Bishop Guli writes to MPs calling for opposition to international aid cuts and support for equitable distribution of Covid-19 Vaccines
4th Jun 2021
The Bishop of Chelmsford, the Rt Revd Dr Guli Francis-Dehqani has written to MPs in Essex and East London calling on them to oppose cuts to the UKs International Aid Budget and to encourage the UK Government to use its influence to spur the leaders of the G7 nations to take the decisions needed for global vaccine equity to become a reality.
Bishop Guli has joined other leaders in the Church of England in calling on MPs to back a parliamentary amendment by the Member of Parliament for Sutton Coldfield, the Rt Hon Andrew Mitchell MP which, if successful, would oblige the Government to meet it's legal commitment to spend 0.7% of Gross National Income on International Aid. In the Autumn, the Government announced that spending would be cut to 0.5% of Gross National Income. In the letter Bishop Guli says:
I fully understand that the Government faces difficult challenges in tackling the fiscal deficit and encouraging economic recovery as we emerge from the Covid-19 pandemic. However, cutting the International Aid budget to 0.5% from 0.7% is not going to make a meaningful contribution to our economic recovery. Moreover, cutting international aid will have a significant effect on our ability to help the world’s poorest who are being disproportionately impacted by the global pandemic. The result of this cut will be severe for a number of the UK’s flagship aid programmes and the impact will be devastating for people in some of the world’s poorest countries.

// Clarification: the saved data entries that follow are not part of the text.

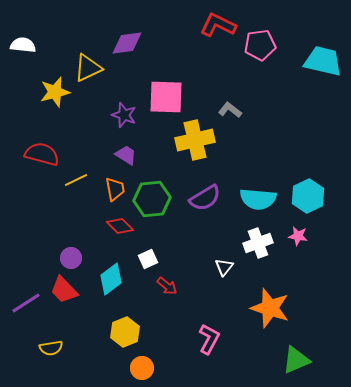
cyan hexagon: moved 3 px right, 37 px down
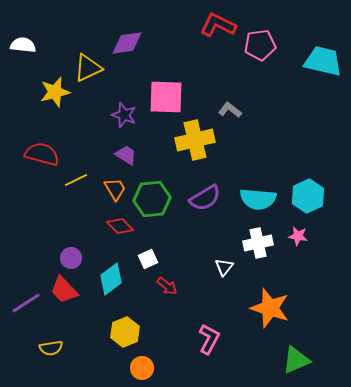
orange trapezoid: rotated 20 degrees counterclockwise
white cross: rotated 8 degrees clockwise
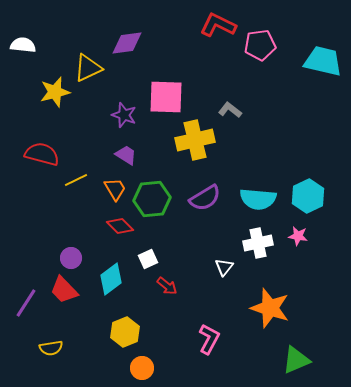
purple line: rotated 24 degrees counterclockwise
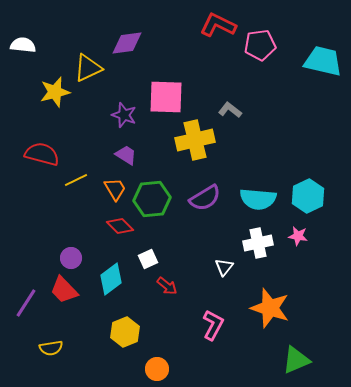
pink L-shape: moved 4 px right, 14 px up
orange circle: moved 15 px right, 1 px down
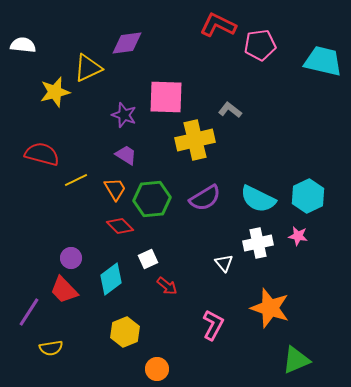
cyan semicircle: rotated 21 degrees clockwise
white triangle: moved 4 px up; rotated 18 degrees counterclockwise
purple line: moved 3 px right, 9 px down
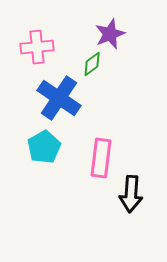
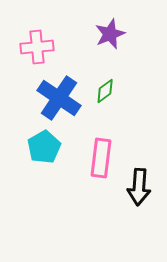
green diamond: moved 13 px right, 27 px down
black arrow: moved 8 px right, 7 px up
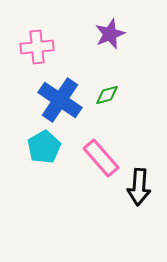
green diamond: moved 2 px right, 4 px down; rotated 20 degrees clockwise
blue cross: moved 1 px right, 2 px down
pink rectangle: rotated 48 degrees counterclockwise
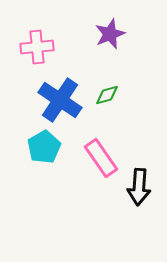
pink rectangle: rotated 6 degrees clockwise
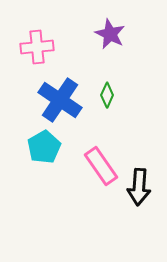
purple star: rotated 24 degrees counterclockwise
green diamond: rotated 50 degrees counterclockwise
pink rectangle: moved 8 px down
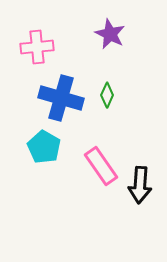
blue cross: moved 1 px right, 2 px up; rotated 18 degrees counterclockwise
cyan pentagon: rotated 12 degrees counterclockwise
black arrow: moved 1 px right, 2 px up
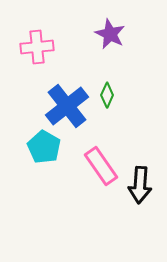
blue cross: moved 6 px right, 8 px down; rotated 36 degrees clockwise
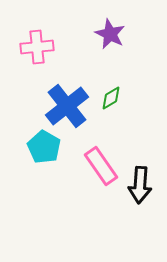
green diamond: moved 4 px right, 3 px down; rotated 35 degrees clockwise
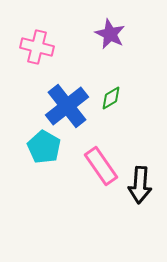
pink cross: rotated 20 degrees clockwise
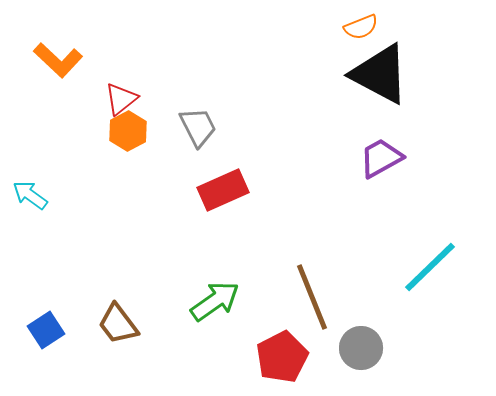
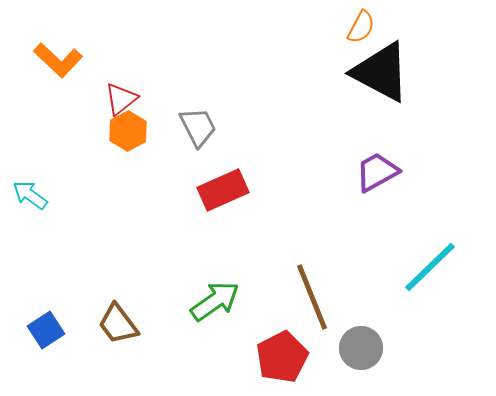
orange semicircle: rotated 40 degrees counterclockwise
black triangle: moved 1 px right, 2 px up
purple trapezoid: moved 4 px left, 14 px down
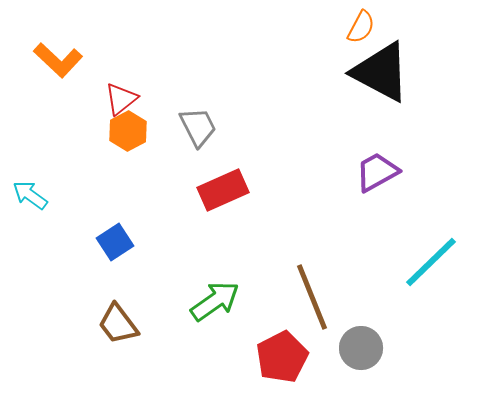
cyan line: moved 1 px right, 5 px up
blue square: moved 69 px right, 88 px up
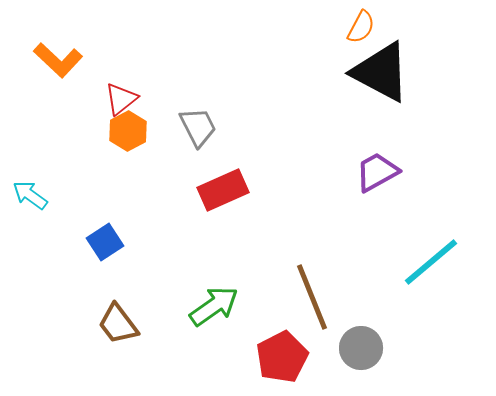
blue square: moved 10 px left
cyan line: rotated 4 degrees clockwise
green arrow: moved 1 px left, 5 px down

On global vaccine equity Bishop Guli highlights a statement made by the Director of the World Health Organistion in April, that one in four people in the world's highest income countries had received a COVID-19 vaccine. In the worlds lowest income countries, that figure was one in more than five hundred people. The UK is hosting a meeting of the G7 in Cornwall between 11-14 June and leading figures across the Church of England are calling on the UK Government to use its influence to ensure that vaccine equity is a priority agenda item. In her letter to MPs, Bishop Guli underlined the commitment of the Church to supporting vaccine equity:
The Anglican Church is committed to supporting global action as an expression of our belief as Christians that every human being is made in the image of God and that the love and compassion of Jesus Christ is demonstrated through how we treat the most vulnerable. We are tackling vaccine hesitancy through trusted faith champions across the world, we are committed to providing moral support to governments to help achieve this global challenge and we are committed to raising and communicating this concern through our faith networks. This G7 meeting is a critical opportunity to enable the global action that is needed now. Please play your part in helping to ensure that it is a priority item on their agenda.
Giving thanks for our own vaccines
As more of our family, friends, and neighbours receive their vaccines, we share a real sense of gratitude and relief. At the same time, we are aware that many communities around the world are suffering as they don’t have access to vaccines and the basics that they need to protect themselves such as clean water for handwashing. Christian Aid and Unicef have both launched campaigns encouraging people to make a donation, as a practical way to give thanks when they receive their own Covid-19 vaccination.